A bear market offers room for top builders

Anyone who paid attention to TradFi and DeFi markets have seen volatility in prices and tokens over the past few weeks and months. Entire markets have ebbed and flowed for many reasons and could remain so for the next year or more. This scenario is probably one of the many reasons the US government is interested in evaluating (and regulating) the industry.

But true crypto builders don’t retreat into bear markets — they thrive. A crypto bear market can be more productive, especially for teams focused on bright ideas and creativity. Bull markets tend to be more consumer- or dealer-centric, and the noise can often drown out or slow down significant advances.

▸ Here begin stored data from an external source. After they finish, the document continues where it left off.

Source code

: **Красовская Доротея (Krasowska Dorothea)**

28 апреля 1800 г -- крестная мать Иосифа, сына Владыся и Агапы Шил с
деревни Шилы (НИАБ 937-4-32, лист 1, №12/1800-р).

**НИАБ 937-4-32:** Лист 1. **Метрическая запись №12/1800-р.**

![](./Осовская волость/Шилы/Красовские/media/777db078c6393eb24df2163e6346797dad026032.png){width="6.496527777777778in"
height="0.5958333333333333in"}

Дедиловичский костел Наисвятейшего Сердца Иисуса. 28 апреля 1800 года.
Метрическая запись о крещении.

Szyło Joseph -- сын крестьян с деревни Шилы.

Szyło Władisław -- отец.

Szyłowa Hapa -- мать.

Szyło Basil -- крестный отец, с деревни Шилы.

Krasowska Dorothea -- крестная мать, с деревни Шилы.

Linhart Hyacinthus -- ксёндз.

Good ideas within the developer community tend to surface during bear markets and deserve more airtime, visibility, reflection and development. The DeFi space is becoming more academic in both team building and recruitment, and this intelligence will be crucial as it focuses on new ideas and solutions to existing problems.

This article does not contain any investment advice or recommendation. Every investment and trading move involves risk and readers should do their own research when making a decision.

The views, thoughts, and opinions expressed herein are solely those of the author and do not necessarily reflect or represent the views and opinions of Cointelegraph.

Hart Lambour is co-founder of UMA and Across. UMA is a decentralized financial contracts platform where Hart leads a team of researchers on financial contracts and oracle design. He is also co-founder and CEO of Risk Labs, the company behind the UMA protocol. Previously, Hart was CEO of Openfolio, a personal finance tracking platform he co-founded in 2013. He also worked for Goldman Sachs providing liquidity in US Treasuries to a variety of clients including central banks, managers and hedge funds.